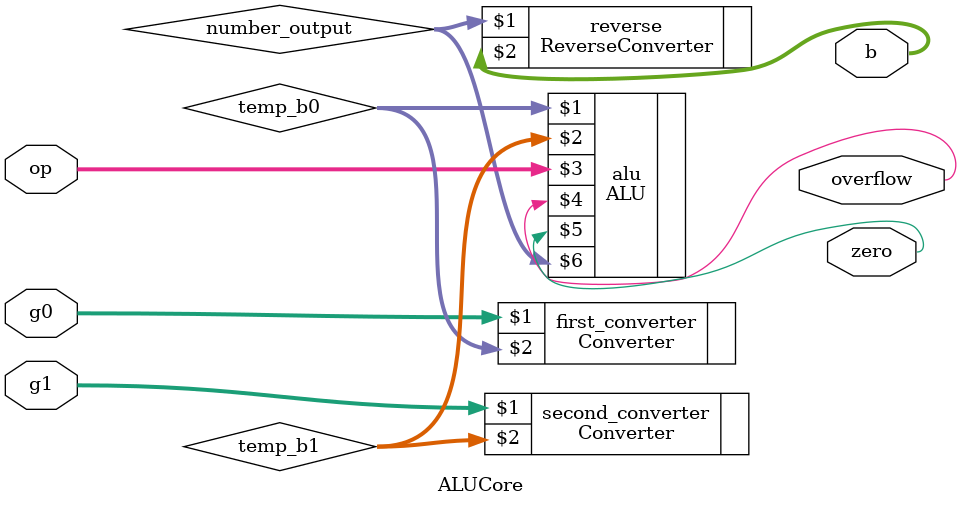
<source format=sv>
`timescale 1ns/1ns

module ALUCore (input [3:0]g0,g1,input [1:0]op,output overflow,zero,output [3:0]b);

wire [3:0]temp_b0;
wire [3:0]temp_b1;
wire [3:0]number_output;

Converter first_converter(g0,temp_b0);
Converter second_converter(g1,temp_b1);

ALU alu(temp_b0,temp_b1,op,overflow,zero,number_output);

ReverseConverter reverse(number_output,b);

endmodule
</source>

**Exercise requirements**
Although the records hold pictures, return only what remains, word for word.

**Solution below**
<source format=sv>
`timescale 1ns/1ns

module ALUCore (input [3:0]g0,g1,input [1:0]op,output overflow,zero,output [3:0]b);

wire [3:0]temp_b0;
wire [3:0]temp_b1;
wire [3:0]number_output;

Converter first_converter(g0,temp_b0);
Converter second_converter(g1,temp_b1);

ALU alu(temp_b0,temp_b1,op,overflow,zero,number_output);

ReverseConverter reverse(number_output,b);

endmodule
</source>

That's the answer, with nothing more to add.